TASK DETAILS. Check every line of the records below for the string "scene" and copy the ones that have it.

----

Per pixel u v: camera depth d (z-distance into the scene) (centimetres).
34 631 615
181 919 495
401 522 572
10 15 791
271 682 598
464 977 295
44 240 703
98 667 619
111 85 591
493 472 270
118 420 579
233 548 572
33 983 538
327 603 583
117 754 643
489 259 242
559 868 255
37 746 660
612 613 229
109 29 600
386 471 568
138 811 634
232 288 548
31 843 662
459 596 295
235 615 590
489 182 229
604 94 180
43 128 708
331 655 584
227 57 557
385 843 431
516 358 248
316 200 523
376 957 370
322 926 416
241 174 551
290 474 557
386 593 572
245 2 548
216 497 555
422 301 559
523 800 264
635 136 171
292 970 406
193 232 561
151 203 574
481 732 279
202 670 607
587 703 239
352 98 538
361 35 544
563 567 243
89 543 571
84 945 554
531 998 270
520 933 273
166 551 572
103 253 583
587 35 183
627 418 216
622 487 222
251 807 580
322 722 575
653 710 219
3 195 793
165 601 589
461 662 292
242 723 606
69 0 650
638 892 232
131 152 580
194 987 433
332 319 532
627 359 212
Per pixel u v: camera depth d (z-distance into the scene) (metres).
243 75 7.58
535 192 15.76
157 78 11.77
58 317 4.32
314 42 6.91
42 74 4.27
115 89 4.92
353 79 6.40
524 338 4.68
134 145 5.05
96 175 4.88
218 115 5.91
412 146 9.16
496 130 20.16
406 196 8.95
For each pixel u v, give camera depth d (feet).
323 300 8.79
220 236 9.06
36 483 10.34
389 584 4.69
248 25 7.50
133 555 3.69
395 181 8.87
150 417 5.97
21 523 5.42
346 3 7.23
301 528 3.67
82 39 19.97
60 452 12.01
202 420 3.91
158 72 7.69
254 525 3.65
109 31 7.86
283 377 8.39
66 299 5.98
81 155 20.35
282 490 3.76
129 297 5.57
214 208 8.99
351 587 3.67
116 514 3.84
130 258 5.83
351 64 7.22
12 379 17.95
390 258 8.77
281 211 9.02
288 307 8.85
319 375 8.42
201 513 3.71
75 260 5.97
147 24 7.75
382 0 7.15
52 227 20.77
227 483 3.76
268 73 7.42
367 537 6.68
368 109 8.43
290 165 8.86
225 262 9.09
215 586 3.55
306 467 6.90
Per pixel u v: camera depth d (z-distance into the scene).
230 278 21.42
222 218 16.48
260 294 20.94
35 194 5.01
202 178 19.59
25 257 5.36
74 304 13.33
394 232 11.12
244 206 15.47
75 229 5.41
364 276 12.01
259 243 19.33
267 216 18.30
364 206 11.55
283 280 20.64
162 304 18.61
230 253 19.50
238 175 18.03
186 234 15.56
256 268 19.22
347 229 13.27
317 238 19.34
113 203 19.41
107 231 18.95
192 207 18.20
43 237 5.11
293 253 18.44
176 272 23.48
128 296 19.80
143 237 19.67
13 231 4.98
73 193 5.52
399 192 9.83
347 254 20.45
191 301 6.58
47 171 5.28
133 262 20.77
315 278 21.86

----

TASK SOLUTION.
Per pixel u v: camera depth d (z-distance into the scene) (centimetres).
Per pixel u v: camera depth d (z-distance into the scene) (metres).
Per pixel u v: camera depth d (z-distance into the scene).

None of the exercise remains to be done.